Laporan ini memuat tiga hal, yaitu meningkatkan nilai pertanian menggunakan analisis data dan bioteknologi; penggunaan teknologi komunikasi termasuk virtual reality (VR) untuk layanan seperti konsultasi manajemen atau kesehatan jarak jauh; serta, menghubungkan sektor informal dan formal lewat platform digital seperti Go-Jek.
Supaya ketiga strategi itu bisa terlaksana, setiap negara perlu memastikan kesiapan digital dan penempatan infrastruktur yang tepat. Misalnya, dengan menyediakan infrastruktur telekomunikasi, seperti broadband berkecepatan tinggi dan layanan identifikasi digital atau proses pembayaran secara gratis kepada startup. Selain itu, perlu mendorong inovasi terukur dalam hal regulasi, termasuk perpajakan.
Co-chairs dari Komisi Pathway Strive Masiyiwa menyatakan, begitu banyak wirausaha muda berbakat di Afrika, namun mereka seringkali gagal memulai start-up karena perlu biaya tinggi. “Pemerintah, sektor swasta, dan warga perlu bekerja sama untuk menciptakan suatu sistem di mana inovasi bisa berkembang lebih jauh," ujarnya.
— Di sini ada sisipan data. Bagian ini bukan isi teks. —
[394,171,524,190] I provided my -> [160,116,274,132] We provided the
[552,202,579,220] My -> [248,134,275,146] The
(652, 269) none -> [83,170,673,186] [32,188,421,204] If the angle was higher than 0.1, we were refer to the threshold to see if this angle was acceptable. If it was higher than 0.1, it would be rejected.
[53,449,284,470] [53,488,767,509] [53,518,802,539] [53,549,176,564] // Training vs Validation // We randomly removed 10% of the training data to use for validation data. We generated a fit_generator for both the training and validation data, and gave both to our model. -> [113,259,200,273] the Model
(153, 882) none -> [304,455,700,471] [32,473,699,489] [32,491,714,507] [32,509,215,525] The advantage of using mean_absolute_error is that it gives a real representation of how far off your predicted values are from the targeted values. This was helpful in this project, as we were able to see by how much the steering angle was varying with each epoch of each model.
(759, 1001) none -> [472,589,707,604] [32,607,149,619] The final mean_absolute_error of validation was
Laporan kedua bertajuk 'kehidupan digital: koneksi yang berarti untuk tiga miliar berikutnya'. Laporan ini menyoroti bagaimana eksklusifitas digital bisa memperburuk ketidaksetaraan yang ada. Maka, laporan ini memberi arahan untuk membantu negara berkembang mencegah ketertinggalan kelompok marjinal.
Komisi Pathways menemukan bahwa tidak ada satu solusi yang cocok untuk semua negara dalam upaya mengelola dampak dari teknologi terkini. Oleh karenanya, pemerintah, spesialis di bidang teknologi, swasta, maupun warga harus bekerja sama mengembangkan solusi yang paling tepat sesuai kondisi negaranya masing-masing.